DATA LISTING below:

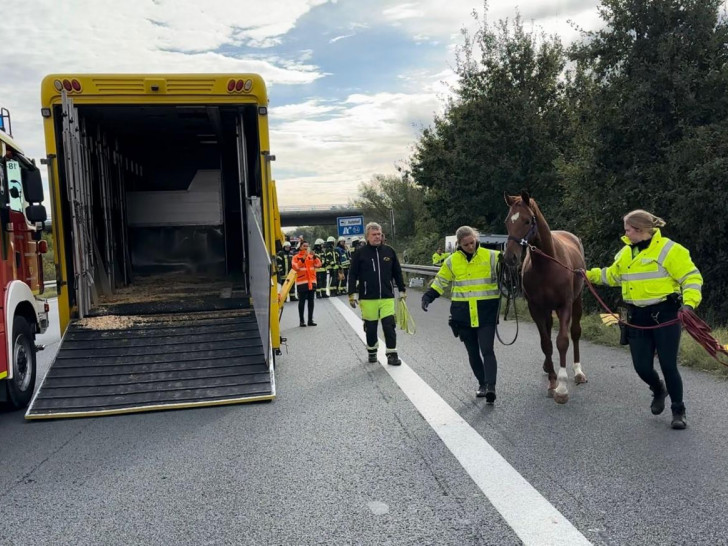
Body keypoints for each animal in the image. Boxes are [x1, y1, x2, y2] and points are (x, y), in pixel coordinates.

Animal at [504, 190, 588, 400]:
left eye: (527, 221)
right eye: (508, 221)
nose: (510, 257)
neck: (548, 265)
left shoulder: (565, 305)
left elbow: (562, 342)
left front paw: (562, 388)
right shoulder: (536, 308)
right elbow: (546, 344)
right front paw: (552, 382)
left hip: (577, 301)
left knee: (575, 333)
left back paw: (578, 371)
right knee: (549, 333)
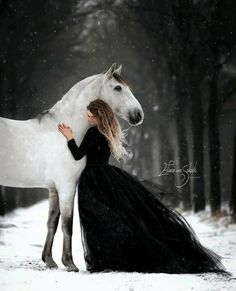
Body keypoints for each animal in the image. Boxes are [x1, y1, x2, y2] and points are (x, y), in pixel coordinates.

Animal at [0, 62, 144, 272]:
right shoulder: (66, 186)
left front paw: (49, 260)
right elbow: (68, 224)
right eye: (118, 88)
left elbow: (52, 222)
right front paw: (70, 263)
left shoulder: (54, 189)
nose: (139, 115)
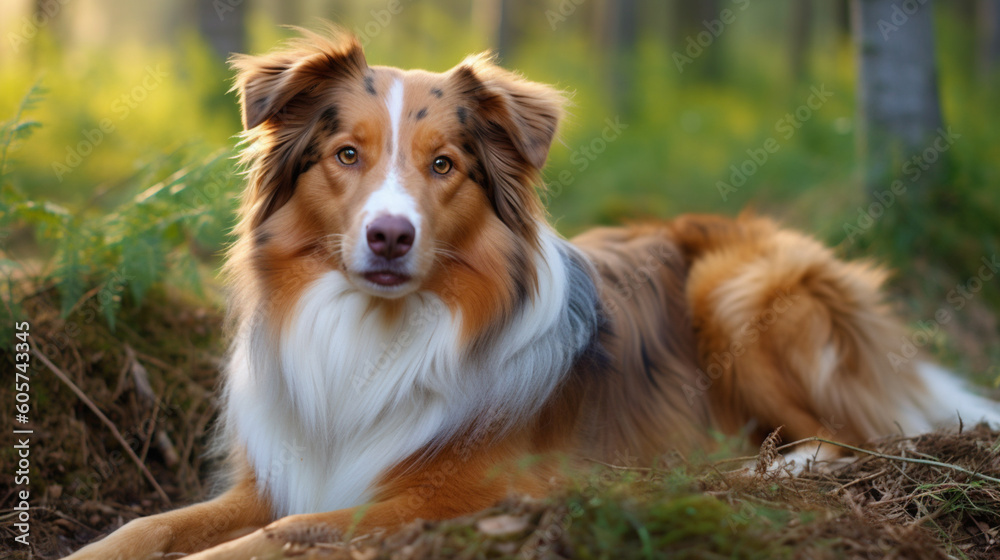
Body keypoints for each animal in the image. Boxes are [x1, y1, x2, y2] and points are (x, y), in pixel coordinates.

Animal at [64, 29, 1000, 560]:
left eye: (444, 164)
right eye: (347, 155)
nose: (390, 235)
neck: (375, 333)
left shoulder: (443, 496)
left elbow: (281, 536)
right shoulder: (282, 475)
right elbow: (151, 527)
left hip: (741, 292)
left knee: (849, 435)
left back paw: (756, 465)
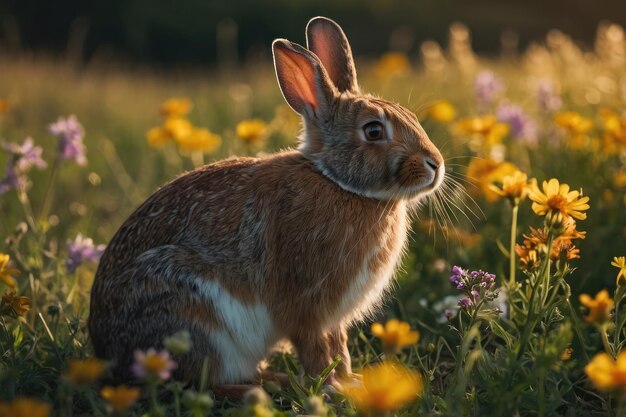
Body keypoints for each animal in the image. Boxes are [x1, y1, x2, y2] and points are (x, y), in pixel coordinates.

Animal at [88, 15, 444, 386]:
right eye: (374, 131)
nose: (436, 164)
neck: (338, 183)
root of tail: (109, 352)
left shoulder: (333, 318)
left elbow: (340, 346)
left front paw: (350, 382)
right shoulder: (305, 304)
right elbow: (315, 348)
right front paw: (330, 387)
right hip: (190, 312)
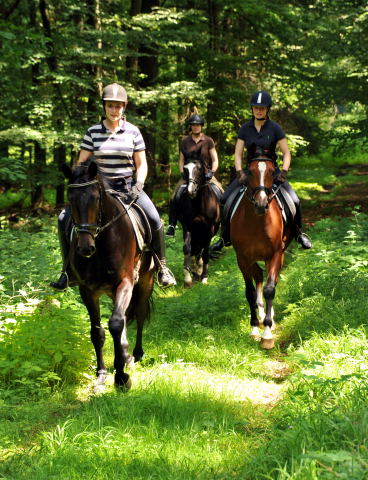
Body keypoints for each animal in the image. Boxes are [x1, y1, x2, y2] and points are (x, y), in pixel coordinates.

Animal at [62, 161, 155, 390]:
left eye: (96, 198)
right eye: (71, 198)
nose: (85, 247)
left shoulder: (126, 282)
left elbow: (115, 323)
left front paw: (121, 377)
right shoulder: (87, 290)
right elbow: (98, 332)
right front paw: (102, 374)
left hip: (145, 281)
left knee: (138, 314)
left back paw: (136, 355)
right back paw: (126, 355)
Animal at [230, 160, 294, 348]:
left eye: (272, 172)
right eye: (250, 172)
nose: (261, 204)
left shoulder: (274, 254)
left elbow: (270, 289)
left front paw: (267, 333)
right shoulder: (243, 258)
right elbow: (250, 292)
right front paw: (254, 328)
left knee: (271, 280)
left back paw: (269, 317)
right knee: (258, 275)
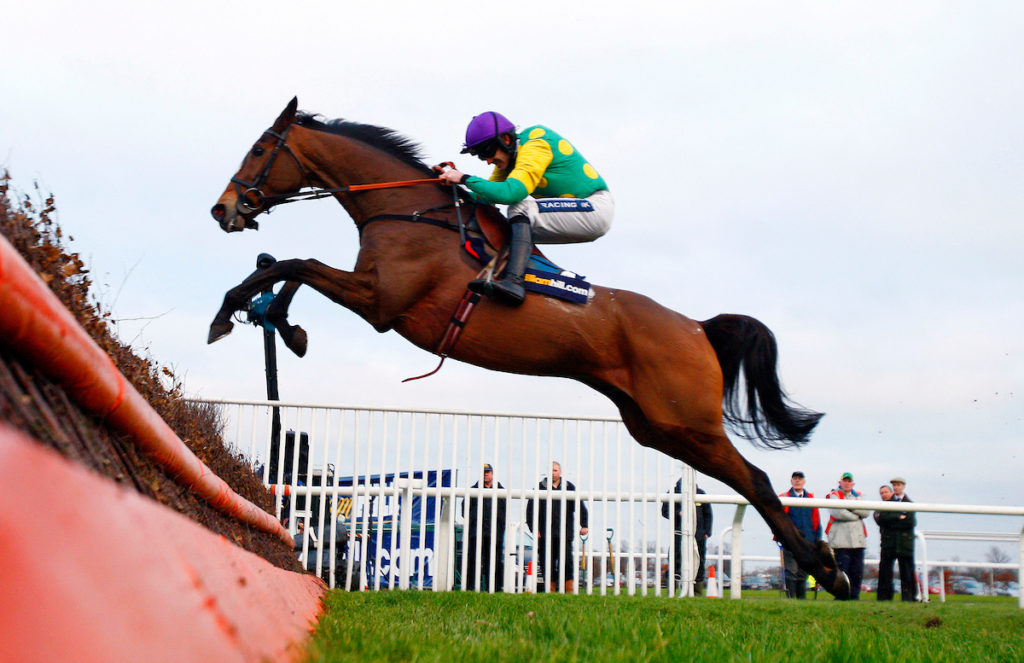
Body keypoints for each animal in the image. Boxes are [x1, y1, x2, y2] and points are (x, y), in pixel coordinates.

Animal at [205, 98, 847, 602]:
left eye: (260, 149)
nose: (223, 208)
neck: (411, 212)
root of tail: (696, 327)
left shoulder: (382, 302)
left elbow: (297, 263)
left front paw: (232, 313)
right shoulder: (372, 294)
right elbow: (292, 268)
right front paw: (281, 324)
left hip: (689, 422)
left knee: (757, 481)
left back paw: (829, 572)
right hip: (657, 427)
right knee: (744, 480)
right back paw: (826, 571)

End of DATA LISTING.

● PROBLEM TO SOLVE: Considering only the data above, return the lines in which "front" occurs.

● TASK OUTPUT:
left front paw: (562, 388)
right front paw: (552, 382)
left front paw: (49, 260)
right front paw: (70, 263)
left front paw: (350, 382)
right front paw: (330, 387)
left front paw: (121, 377)
right front paw: (102, 374)
left front paw: (267, 333)
right front paw: (254, 328)
left front paw: (232, 313)
right front paw: (281, 324)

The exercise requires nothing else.